In more orthodox societies such as the one we live in, social roles are clearly institutionalised, and ‘violations’ are easily identifiable. But in modern societies, which have broken the barriers of institutionalisation, new parameters to determine who has the power in a dyadic relationship are periodically redefined based largely on the zeitgeist of the culture one is part of. Thus, you have attributes like wealth, attractiveness, education, personality and the like that create a new class of relationship controllers; the richer, more attractive, the better educated and the more extroverted one is, the more the balance of power shift in one’s favour. What is ironical is that the attempt to break the shackles of rigid control mechanisms like patriarchy, has resulted not in a state of classlessness, which one would imagine was the primary goal of rebellion, but in the emergence of new and equally rigid classification processes. Tomorrow, new parameters that define power-structures in relationships are bound to emerge. And so the cycle will go on.

But why should it happen in the first place. Is it just learned behaviour?
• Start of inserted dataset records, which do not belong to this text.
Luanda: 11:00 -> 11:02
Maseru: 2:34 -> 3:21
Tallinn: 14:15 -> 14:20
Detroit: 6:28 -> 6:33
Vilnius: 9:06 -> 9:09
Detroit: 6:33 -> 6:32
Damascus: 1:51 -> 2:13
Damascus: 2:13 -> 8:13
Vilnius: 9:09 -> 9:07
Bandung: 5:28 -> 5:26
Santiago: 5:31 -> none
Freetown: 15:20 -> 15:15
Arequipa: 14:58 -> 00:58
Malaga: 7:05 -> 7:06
Or is it hard-wired into us, part of our DNA? Certainly control or dominance is something we engage in instinctively without being taught. But even if it’s been drilled into us that by virtue of having certain attributes we can be dominant in a relationship, it’s not uncommon to see men who are controlled by women or a younger sibling taking the one-up position over an older one or children who grew up in an ambience of pacifism turning out to be chauvinistic and intolerant. I would imagine that both nature and nurture together create a fairly complex template in the back of our minds that determine how we will behave in dyadic relationships.

But why do we need to have power in relationships? I believe that the closer and more intimate the relationship, the more dependent is one person on the other, whether financially, emotionally, physically or sexually. And when there exists a lack of reciprocity or mutuality, one partner is seen as needing the other more. The more ‘needy’ one feels the other is, the more likely is one to take the upper hand in the relationship. Some do it gently, some boorishly, and some even unconsciously. But we all do it, however evolved we may think ourselves to be, bolstered by the ‘benevolent dictator’ argument which rationalises dominance on the basis of good intentions.
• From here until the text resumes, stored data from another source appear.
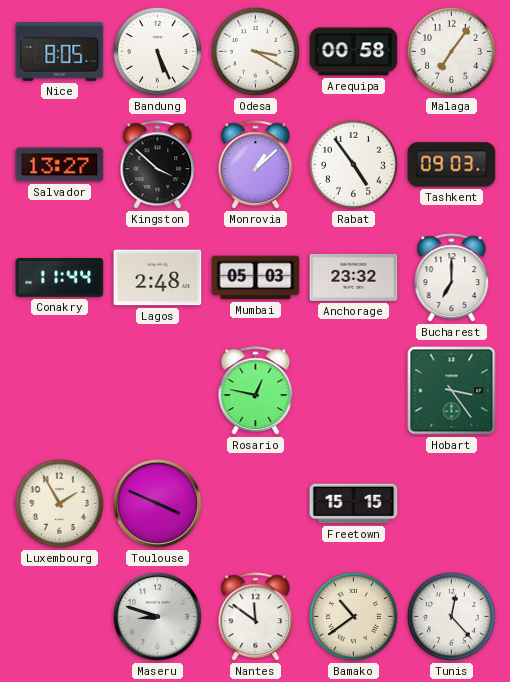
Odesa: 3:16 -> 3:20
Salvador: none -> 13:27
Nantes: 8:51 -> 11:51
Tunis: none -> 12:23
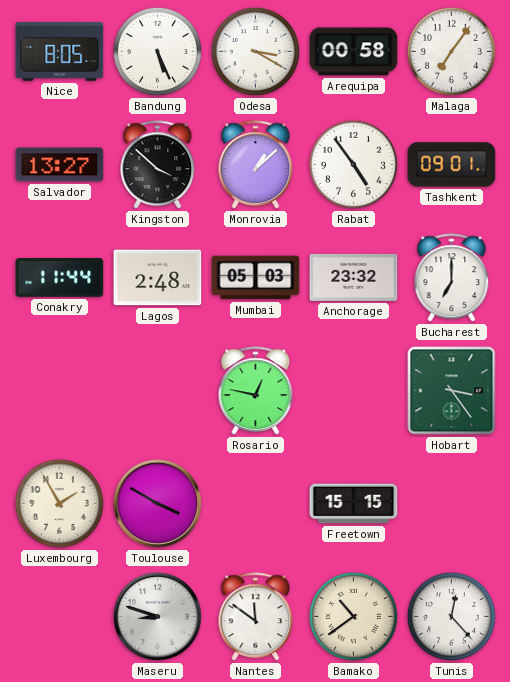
Tashkent: 09:03 -> 09:01
Toulouse: 3:49 -> 3:50
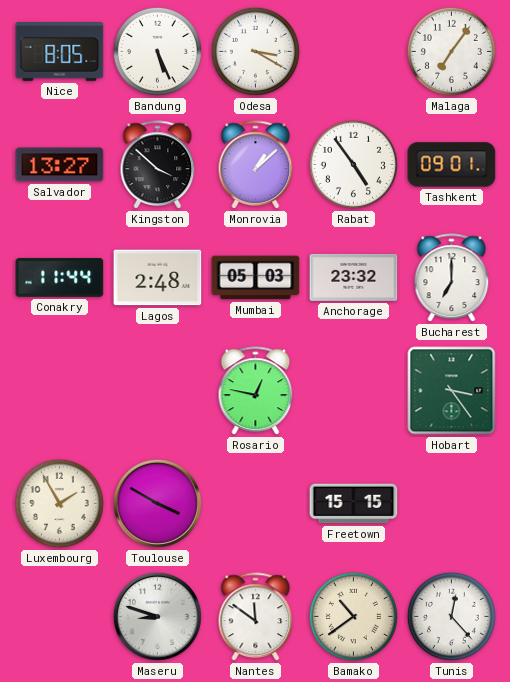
Arequipa: 00:58 -> none
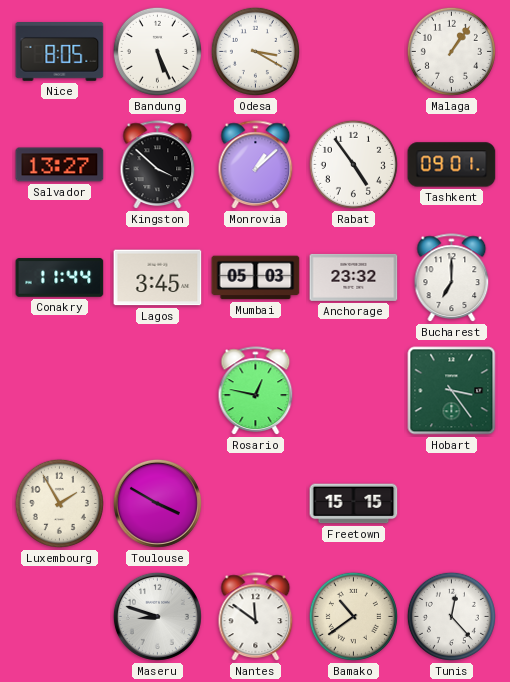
Malaga: 7:06 -> 1:06
Lagos: 2:48 -> 3:45
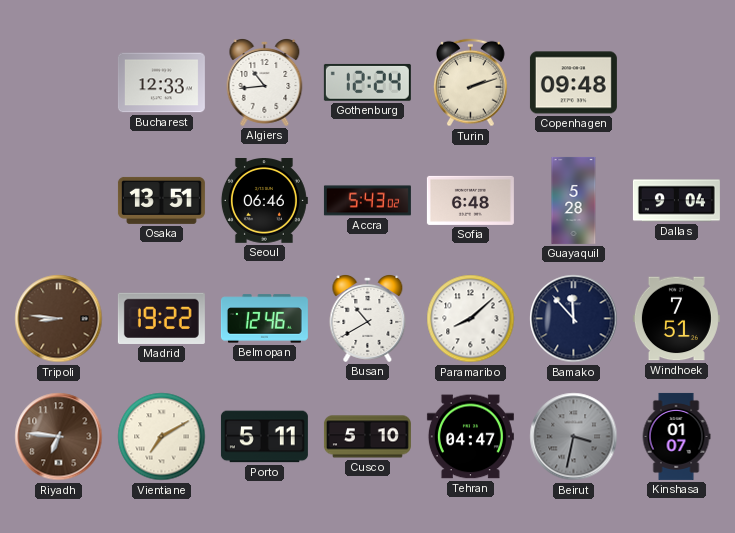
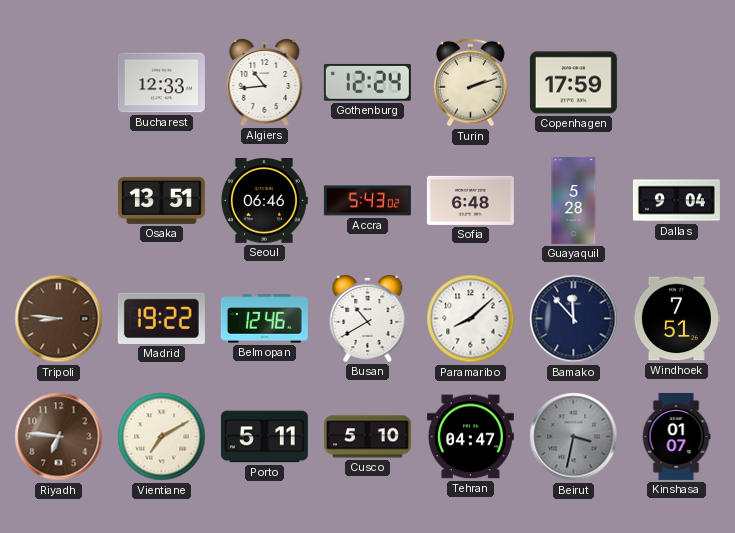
Copenhagen: 09:48 -> 17:59
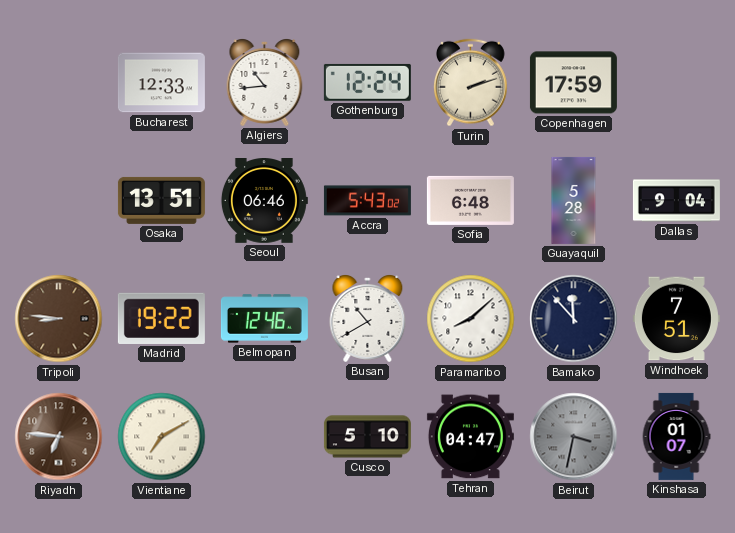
Porto: 5:11 -> none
However, if we are not conscious of the power games we play with each other, or if the balance of power in a close or intimate relationship is permanently tilted in favour of one person over the other, a fallout is waiting to happen. But if we consciously work towards having a reasonably stable power structure in a relationship, then our power games can actually be fun (as games are meant to be), instead of resulting in power outages, as sadly, they so often tend to.